A l’occasion de cette 3ième édition, René RICOL, Fondateur Président de Ricol Lasteyrie, ancien Médiateur du crédit et ancien Commissaire à l’Investissement, Lyonnais d’origine et de cœur, a initié la réflexion du séminaire avec des propositions destinées à favoriser le développement industriel de Rhône-Alpes. De l’échange avec les participants, quelques thèmes importants pour l’avenir de Rhône-Alpes sont apparus :

– Alimenter les hommes politiques de Rhône-Alpes par une veille ciblée autour des enjeux vitaux pour l’industrie rhônalpine, afin de leur permettre d’influer et de porter les messages auprès du pouvoir central, du fait du poids industriel de la région Rhône-Alpes équivalent à celui de l’Ile de France

– Œuvrer politiquement et collectivement pour convaincre les grands groupes et les ETI d’investir en Rhône-Alpes et ainsi favoriser l’attractivité et la capacité d’entraînement sur les PME locales. Veiller à la qualité des infrastructures, de l’éducation, de la santé et à la sécurité, mais aussi et surtout à la présence de lieux d’excellence mixant recherche fondamentale, ingénierie et apprentissage

– Favoriser les synergies entre Grenoble et Lyon en faisant rayonner le CEA sur l’ensemble du territoire régional.
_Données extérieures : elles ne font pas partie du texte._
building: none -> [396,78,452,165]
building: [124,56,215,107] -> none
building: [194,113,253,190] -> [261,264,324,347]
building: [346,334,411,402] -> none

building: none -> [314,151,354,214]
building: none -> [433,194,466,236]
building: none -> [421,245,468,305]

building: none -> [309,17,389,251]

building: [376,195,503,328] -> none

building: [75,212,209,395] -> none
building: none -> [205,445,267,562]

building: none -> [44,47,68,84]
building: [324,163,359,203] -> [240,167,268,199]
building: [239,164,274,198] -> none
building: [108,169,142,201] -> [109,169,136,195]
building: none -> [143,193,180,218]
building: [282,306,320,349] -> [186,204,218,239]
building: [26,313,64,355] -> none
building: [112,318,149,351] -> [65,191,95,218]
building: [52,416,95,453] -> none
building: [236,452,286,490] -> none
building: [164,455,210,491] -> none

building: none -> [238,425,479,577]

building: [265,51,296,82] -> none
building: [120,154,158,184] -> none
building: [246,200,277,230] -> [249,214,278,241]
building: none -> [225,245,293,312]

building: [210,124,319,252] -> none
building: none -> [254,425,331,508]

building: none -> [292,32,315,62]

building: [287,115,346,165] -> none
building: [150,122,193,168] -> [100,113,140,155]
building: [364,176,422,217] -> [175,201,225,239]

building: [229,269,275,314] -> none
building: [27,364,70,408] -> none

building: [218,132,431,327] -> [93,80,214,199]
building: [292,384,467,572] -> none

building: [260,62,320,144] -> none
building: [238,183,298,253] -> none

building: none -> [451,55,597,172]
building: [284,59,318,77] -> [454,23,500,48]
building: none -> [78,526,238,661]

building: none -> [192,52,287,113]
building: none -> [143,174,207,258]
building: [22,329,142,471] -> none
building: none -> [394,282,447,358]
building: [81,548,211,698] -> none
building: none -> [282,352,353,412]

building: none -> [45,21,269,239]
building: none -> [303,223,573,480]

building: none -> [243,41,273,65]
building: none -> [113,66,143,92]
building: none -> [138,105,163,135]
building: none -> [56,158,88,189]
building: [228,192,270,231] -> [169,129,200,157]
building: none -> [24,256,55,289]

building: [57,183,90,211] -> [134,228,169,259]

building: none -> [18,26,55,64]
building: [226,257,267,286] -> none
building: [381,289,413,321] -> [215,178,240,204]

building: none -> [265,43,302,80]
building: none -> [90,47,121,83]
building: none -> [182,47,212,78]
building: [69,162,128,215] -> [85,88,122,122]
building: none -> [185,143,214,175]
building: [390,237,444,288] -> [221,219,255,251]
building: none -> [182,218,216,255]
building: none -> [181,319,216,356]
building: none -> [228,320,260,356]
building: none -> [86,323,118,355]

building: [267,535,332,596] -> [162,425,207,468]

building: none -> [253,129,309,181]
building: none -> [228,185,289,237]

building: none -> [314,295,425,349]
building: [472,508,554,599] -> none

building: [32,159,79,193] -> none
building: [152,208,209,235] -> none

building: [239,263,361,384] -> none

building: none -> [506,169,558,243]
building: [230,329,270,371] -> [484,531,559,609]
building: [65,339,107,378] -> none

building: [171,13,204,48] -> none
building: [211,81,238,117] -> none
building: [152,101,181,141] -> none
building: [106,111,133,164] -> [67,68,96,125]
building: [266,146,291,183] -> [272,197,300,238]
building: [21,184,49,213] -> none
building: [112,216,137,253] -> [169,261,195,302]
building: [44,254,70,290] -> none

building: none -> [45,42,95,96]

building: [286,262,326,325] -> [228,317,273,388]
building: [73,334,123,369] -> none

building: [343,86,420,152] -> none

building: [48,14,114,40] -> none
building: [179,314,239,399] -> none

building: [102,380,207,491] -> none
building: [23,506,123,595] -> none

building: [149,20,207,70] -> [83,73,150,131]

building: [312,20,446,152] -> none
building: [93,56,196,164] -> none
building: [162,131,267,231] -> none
Des propositions qui font échos aux missions et orientations de l’Institut Confluences, autant de nouvelles pistes de réflexion à approfondir et à développer en axes de travail.

Echanges de points de vue, témoignages des réalités économiques, questionnements sur l’avenir avec les 30 acteurs économiques régionaux, de grandes inquiétudes.

« Notre devoir d’entrepreneur est de faire tout ce que l’on peut dans un environnement hostile et de rester patriote. » René Ricol a encouragé les acteurs économiques locaux à continuer d’avancer au bénéfice de la France. Pourtant, sur des sujets purement locaux ou nationaux, les dirigeants réunis par Bruno Lacroix le 30 juin étaient plutôt inquiets.

Le CICE semble s’être trompé de cible. Le crédit d’impôt pour la compétitivité et l’emploi profite principalement à la grande distribution ou à des institutions parapubliques, types SNCF ou La Poste. Sur les 20 milliards d’euros dégagés par le CICE, seuls 4 milliards d’euros ont profité à l’industrie. Insuffisant pour les industriels rhônalpins. Sur l’action sociale, tous se sont accordés à dire qu’il n’était pas question de la stopper mais que les dépenses pouvaient être réduites. L’Etat doit faire preuve de courage politique pour prendre conscience que désormais, demain ne sera plus comme aujourd’hui et hier où le pays doit faire face à plus de 30 ans de décisions budgétaires irresponsables. L’allègement des charges et la simplification administrative sont réclamés par les dirigeants pour redonner de la compétitivité aux industries. La France compterait quelques 179 taxes qui rapporteraient moins de 100 000 euros par an. L’Italie n’en totaliserait que 24 pendant qu’il n’y en aurait aucune en Grande-Bretagne. Un grand groupe doit organiser chaque année environ 180 réunions obligatoires. En moyenne, tout ceci coûte 800 euros par an et par salarié. Inacceptable s’accordent les chefs d’entreprise présents au Séminaire des leaders pour l’industrie. « Ces sujets nous pourrissent la vie », avance même un patron rhônalpin.

Malgré des contraintes de plus en plus pesantes sur les entreprises, Rhône-Alpes dispose d’un tissu économique fort qui peut sortir son épingle du jeu. La notion de filière a été largement abordée pour contribuer à créer un écosystème favorable. Le triptyque grand groupe, PME, centre de recherche/université est un concept sur lequel il faut miser. A l’image de l’écosystème reconnu de Grenoble autour notamment du CEA. Attirer des capitaux étrangers ne se fera qu’en proposant des conditions favorables au business, de la recherche et des compétences. Le transfert de technologie doit être réel et un pôle d’excellence comme Grenoble dont sa recherche est reconnue au niveau mondial doit irradier et tirer toute une région dans les 150 km alentours. Renforcer la notion de filière permettra peut-être de stopper l’hémorragie des entreprises qui quittent le territoire, un phénomène « d’une gravité inouïe » s’alarment René Ricol et de nombreux patrons présents aux côtés de Bruno Lacroix.